» JOB
What you return should be the entries, unchanged, without their pictures.
════════
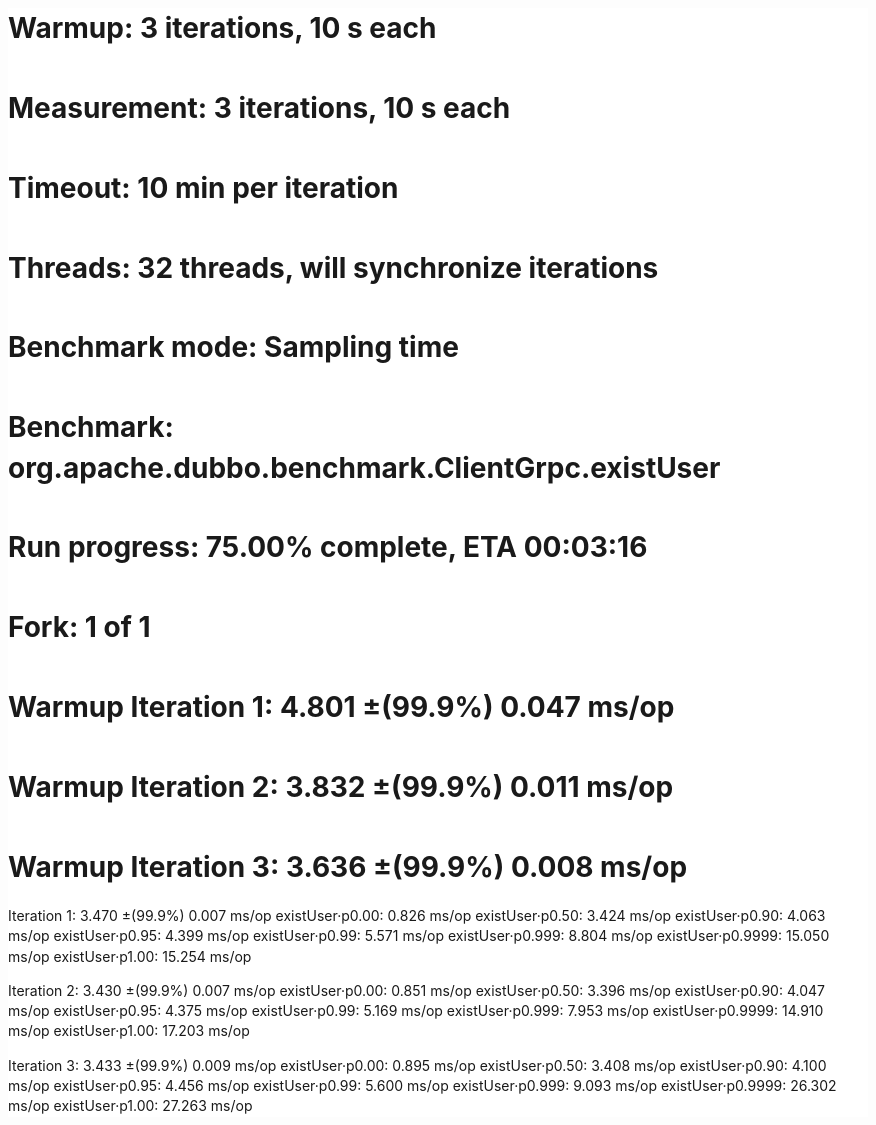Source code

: # Warmup: 3 iterations, 10 s each
# Measurement: 3 iterations, 10 s each
# Timeout: 10 min per iteration
# Threads: 32 threads, will synchronize iterations
# Benchmark mode: Sampling time
# Benchmark: org.apache.dubbo.benchmark.ClientGrpc.existUser

# Run progress: 75.00% complete, ETA 00:03:16
# Fork: 1 of 1
# Warmup Iteration   1: 4.801 ±(99.9%) 0.047 ms/op
# Warmup Iteration   2: 3.832 ±(99.9%) 0.011 ms/op
# Warmup Iteration   3: 3.636 ±(99.9%) 0.008 ms/op
Iteration   1: 3.470 ±(99.9%) 0.007 ms/op
                 existUser·p0.00:   0.826 ms/op
                 existUser·p0.50:   3.424 ms/op
                 existUser·p0.90:   4.063 ms/op
                 existUser·p0.95:   4.399 ms/op
                 existUser·p0.99:   5.571 ms/op
                 existUser·p0.999:  8.804 ms/op
                 existUser·p0.9999: 15.050 ms/op
                 existUser·p1.00:   15.254 ms/op

Iteration   2: 3.430 ±(99.9%) 0.007 ms/op
                 existUser·p0.00:   0.851 ms/op
                 existUser·p0.50:   3.396 ms/op
                 existUser·p0.90:   4.047 ms/op
                 existUser·p0.95:   4.375 ms/op
                 existUser·p0.99:   5.169 ms/op
                 existUser·p0.999:  7.953 ms/op
                 existUser·p0.9999: 14.910 ms/op
                 existUser·p1.00:   17.203 ms/op

Iteration   3: 3.433 ±(99.9%) 0.009 ms/op
                 existUser·p0.00:   0.895 ms/op
                 existUser·p0.50:   3.408 ms/op
                 existUser·p0.90:   4.100 ms/op
                 existUser·p0.95:   4.456 ms/op
                 existUser·p0.99:   5.600 ms/op
                 existUser·p0.999:  9.093 ms/op
                 existUser·p0.9999: 26.302 ms/op
                 existUser·p1.00:   27.263 ms/op
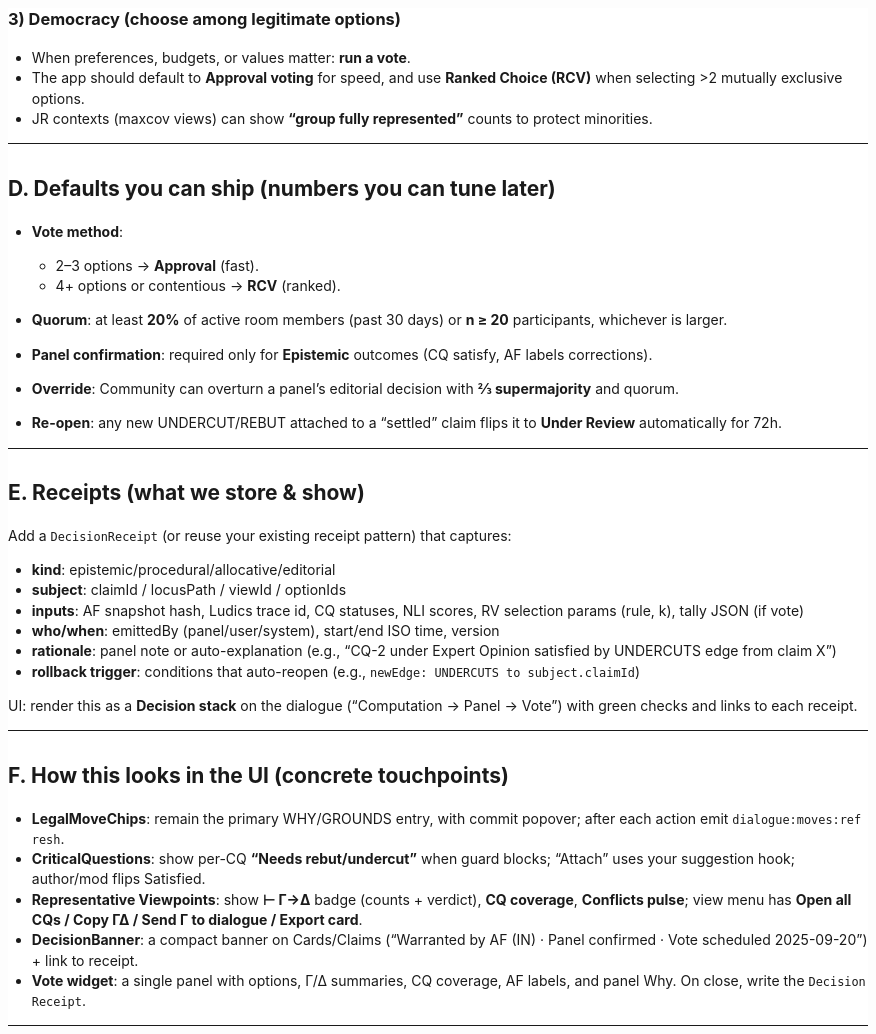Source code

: ### 3) Democracy (choose among legitimate options)

* When preferences, budgets, or values matter: **run a vote**.
* The app should default to **Approval voting** for speed, and use **Ranked Choice (RCV)** when selecting >2 mutually exclusive options.
* JR contexts (maxcov views) can show **“group fully represented”** counts to protect minorities.

---

## D. Defaults you can ship (numbers you can tune later)

* **Vote method**:

  * 2–3 options → **Approval** (fast).
  * 4+ options or contentious → **RCV** (ranked).
* **Quorum**: at least **20%** of active room members (past 30 days) or **n ≥ 20** participants, whichever is larger.
* **Panel confirmation**: required only for **Epistemic** outcomes (CQ satisfy, AF labels corrections).
* **Override**: Community can overturn a panel’s editorial decision with **⅔ supermajority** and quorum.
* **Re-open**: any new UNDERCUT/REBUT attached to a “settled” claim flips it to **Under Review** automatically for 72h.

---

## E. Receipts (what we store & show)

Add a `DecisionReceipt` (or reuse your existing receipt pattern) that captures:

* **kind**: epistemic/procedural/allocative/editorial
* **subject**: claimId / locusPath / viewId / optionIds
* **inputs**: AF snapshot hash, Ludics trace id, CQ statuses, NLI scores, RV selection params (rule, k), tally JSON (if vote)
* **who/when**: emittedBy (panel/user/system), start/end ISO time, version
* **rationale**: panel note or auto-explanation (e.g., “CQ-2 under Expert Opinion satisfied by UNDERCUTS edge from claim X”)
* **rollback trigger**: conditions that auto-reopen (e.g., `newEdge: UNDERCUTS to subject.claimId`)

UI: render this as a **Decision stack** on the dialogue (“Computation → Panel → Vote”) with green checks and links to each receipt.

---

## F. How this looks in the UI (concrete touchpoints)

* **LegalMoveChips**: remain the primary WHY/GROUNDS entry, with commit popover; after each action emit `dialogue:moves:refresh`.
* **CriticalQuestions**: show per-CQ **“Needs rebut/undercut”** when guard blocks; “Attach” uses your suggestion hook; author/mod flips Satisfied.
* **Representative Viewpoints**: show **⊢ Γ→Δ** badge (counts + verdict), **CQ coverage**, **Conflicts pulse**; view menu has **Open all CQs / Copy ΓΔ / Send Γ to dialogue / Export card**.
* **DecisionBanner**: a compact banner on Cards/Claims (“Warranted by AF (IN) · Panel confirmed · Vote scheduled 2025-09-20”) + link to receipt.
* **Vote widget**: a single panel with options, Γ/Δ summaries, CQ coverage, AF labels, and panel Why. On close, write the `DecisionReceipt`.

---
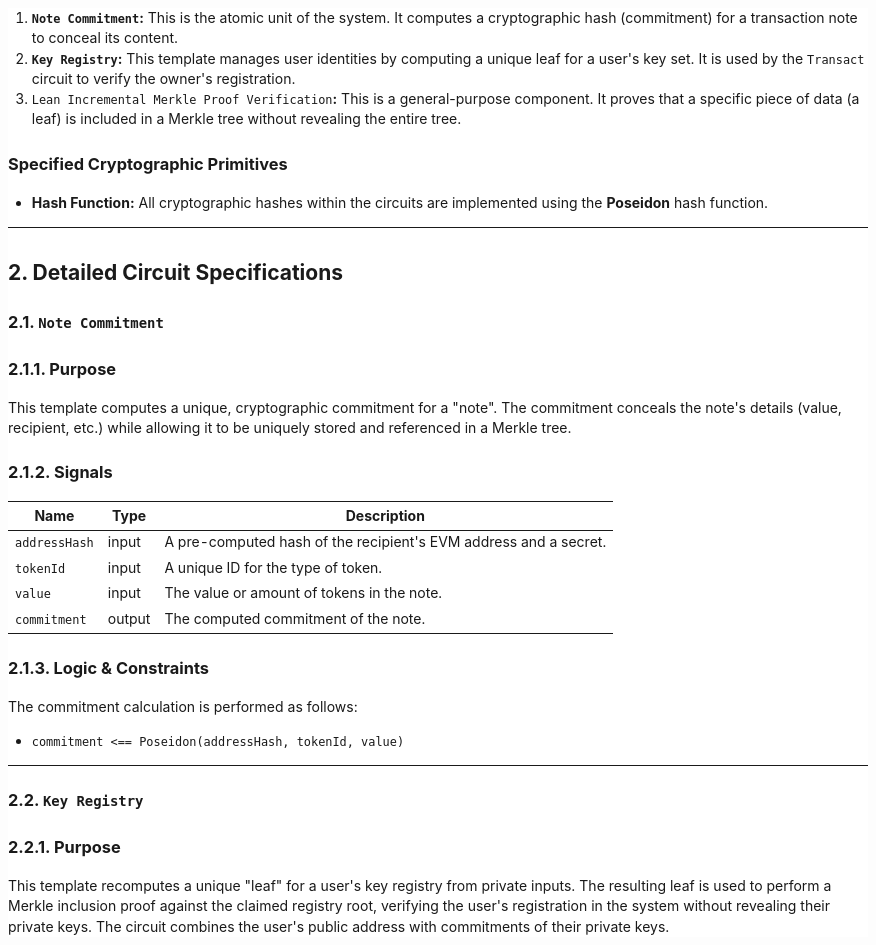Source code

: 1. **`Note Commitment`:** This is the atomic unit of the system. It computes a cryptographic hash (commitment) for a transaction note to conceal its content.
2. **`Key Registry`:** This template manages user identities by computing a unique leaf for a user's key set. It is used by the `Transact` circuit to verify the owner's registration.
3. `Lean Incremental Merkle Proof Verification`**:** This is a general-purpose component. It proves that a specific piece of data (a leaf) is included in a Merkle tree without revealing the entire tree.

### Specified Cryptographic Primitives

- **Hash Function:** All cryptographic hashes within the circuits are implemented using the **Poseidon** hash function.

---

## 2. Detailed Circuit Specifications

### 2.1. `Note Commitment`

### 2.1.1. Purpose

This template computes a unique, cryptographic commitment for a "note". The commitment conceals the note's details (value, recipient, etc.) while allowing it to be uniquely stored and referenced in a Merkle tree.

### 2.1.2. Signals

| Name | Type | Description |
| --- | --- | --- |
| `addressHash` | input | A pre-computed hash of the recipient's EVM address and a secret. |
| `tokenId` | input | A unique ID for the type of token. |
| `value` | input | The value or amount of tokens in the note. |
| `commitment` | output | The computed commitment of the note. |

### 2.1.3. Logic & Constraints

The commitment calculation is performed as follows:

- `commitment <== Poseidon(addressHash, tokenId, value)`

---

### 2.2. `Key Registry`

### 2.2.1. Purpose

This template recomputes a unique "leaf" for a user's key registry from private inputs. The resulting leaf is used to perform a Merkle inclusion proof against the claimed registry root, verifying the user's registration in the system without revealing their private keys. The circuit combines the user's public address with commitments of their private keys.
════════
» OUTPUT FOR THIS EXERCISE
Source code

: # Warmup: 3 iterations, 10 s each
# Measurement: 3 iterations, 10 s each
# Timeout: 10 min per iteration
# Threads: 32 threads, will synchronize iterations
# Benchmark mode: Sampling time
# Benchmark: org.apache.dubbo.benchmark.ClientGrpc.existUser

# Run progress: 75.00% complete, ETA 00:03:16
# Fork: 1 of 1
# Warmup Iteration   1: 4.801 ±(99.9%) 0.047 ms/op
# Warmup Iteration   2: 3.832 ±(99.9%) 0.011 ms/op
# Warmup Iteration   3: 3.636 ±(99.9%) 0.008 ms/op
Iteration   1: 3.470 ±(99.9%) 0.007 ms/op
                 existUser·p0.00:   0.826 ms/op
                 existUser·p0.50:   3.424 ms/op
                 existUser·p0.90:   4.063 ms/op
                 existUser·p0.95:   4.399 ms/op
                 existUser·p0.99:   5.571 ms/op
                 existUser·p0.999:  8.804 ms/op
                 existUser·p0.9999: 15.050 ms/op
                 existUser·p1.00:   15.254 ms/op

Iteration   2: 3.430 ±(99.9%) 0.007 ms/op
                 existUser·p0.00:   0.851 ms/op
                 existUser·p0.50:   3.396 ms/op
                 existUser·p0.90:   4.047 ms/op
                 existUser·p0.95:   4.375 ms/op
                 existUser·p0.99:   5.169 ms/op
                 existUser·p0.999:  7.953 ms/op
                 existUser·p0.9999: 14.910 ms/op
                 existUser·p1.00:   17.203 ms/op

Iteration   3: 3.433 ±(99.9%) 0.009 ms/op
                 existUser·p0.00:   0.895 ms/op
                 existUser·p0.50:   3.408 ms/op
                 existUser·p0.90:   4.100 ms/op
                 existUser·p0.95:   4.456 ms/op
                 existUser·p0.99:   5.600 ms/op
                 existUser·p0.999:  9.093 ms/op
                 existUser·p0.9999: 26.302 ms/op
                 existUser·p1.00:   27.263 ms/op
Source code

: ### 3) Democracy (choose among legitimate options)

* When preferences, budgets, or values matter: **run a vote**.
* The app should default to **Approval voting** for speed, and use **Ranked Choice (RCV)** when selecting >2 mutually exclusive options.
* JR contexts (maxcov views) can show **“group fully represented”** counts to protect minorities.

---

## D. Defaults you can ship (numbers you can tune later)

* **Vote method**:

  * 2–3 options → **Approval** (fast).
  * 4+ options or contentious → **RCV** (ranked).
* **Quorum**: at least **20%** of active room members (past 30 days) or **n ≥ 20** participants, whichever is larger.
* **Panel confirmation**: required only for **Epistemic** outcomes (CQ satisfy, AF labels corrections).
* **Override**: Community can overturn a panel’s editorial decision with **⅔ supermajority** and quorum.
* **Re-open**: any new UNDERCUT/REBUT attached to a “settled” claim flips it to **Under Review** automatically for 72h.

---

## E. Receipts (what we store & show)

Add a `DecisionReceipt` (or reuse your existing receipt pattern) that captures:

* **kind**: epistemic/procedural/allocative/editorial
* **subject**: claimId / locusPath / viewId / optionIds
* **inputs**: AF snapshot hash, Ludics trace id, CQ statuses, NLI scores, RV selection params (rule, k), tally JSON (if vote)
* **who/when**: emittedBy (panel/user/system), start/end ISO time, version
* **rationale**: panel note or auto-explanation (e.g., “CQ-2 under Expert Opinion satisfied by UNDERCUTS edge from claim X”)
* **rollback trigger**: conditions that auto-reopen (e.g., `newEdge: UNDERCUTS to subject.claimId`)

UI: render this as a **Decision stack** on the dialogue (“Computation → Panel → Vote”) with green checks and links to each receipt.

---

## F. How this looks in the UI (concrete touchpoints)

* **LegalMoveChips**: remain the primary WHY/GROUNDS entry, with commit popover; after each action emit `dialogue:moves:refresh`.
* **CriticalQuestions**: show per-CQ **“Needs rebut/undercut”** when guard blocks; “Attach” uses your suggestion hook; author/mod flips Satisfied.
* **Representative Viewpoints**: show **⊢ Γ→Δ** badge (counts + verdict), **CQ coverage**, **Conflicts pulse**; view menu has **Open all CQs / Copy ΓΔ / Send Γ to dialogue / Export card**.
* **DecisionBanner**: a compact banner on Cards/Claims (“Warranted by AF (IN) · Panel confirmed · Vote scheduled 2025-09-20”) + link to receipt.
* **Vote widget**: a single panel with options, Γ/Δ summaries, CQ coverage, AF labels, and panel Why. On close, write the `DecisionReceipt`.

---
Source code

: 1. **`Note Commitment`:** This is the atomic unit of the system. It computes a cryptographic hash (commitment) for a transaction note to conceal its content.
2. **`Key Registry`:** This template manages user identities by computing a unique leaf for a user's key set. It is used by the `Transact` circuit to verify the owner's registration.
3. `Lean Incremental Merkle Proof Verification`**:** This is a general-purpose component. It proves that a specific piece of data (a leaf) is included in a Merkle tree without revealing the entire tree.

### Specified Cryptographic Primitives

- **Hash Function:** All cryptographic hashes within the circuits are implemented using the **Poseidon** hash function.

---

## 2. Detailed Circuit Specifications

### 2.1. `Note Commitment`

### 2.1.1. Purpose

This template computes a unique, cryptographic commitment for a "note". The commitment conceals the note's details (value, recipient, etc.) while allowing it to be uniquely stored and referenced in a Merkle tree.

### 2.1.2. Signals

| Name | Type | Description |
| --- | --- | --- |
| `addressHash` | input | A pre-computed hash of the recipient's EVM address and a secret. |
| `tokenId` | input | A unique ID for the type of token. |
| `value` | input | The value or amount of tokens in the note. |
| `commitment` | output | The computed commitment of the note. |

### 2.1.3. Logic & Constraints

The commitment calculation is performed as follows:

- `commitment <== Poseidon(addressHash, tokenId, value)`

---

### 2.2. `Key Registry`

### 2.2.1. Purpose

This template recomputes a unique "leaf" for a user's key registry from private inputs. The resulting leaf is used to perform a Merkle inclusion proof against the claimed registry root, verifying the user's registration in the system without revealing their private keys. The circuit combines the user's public address with commitments of their private keys.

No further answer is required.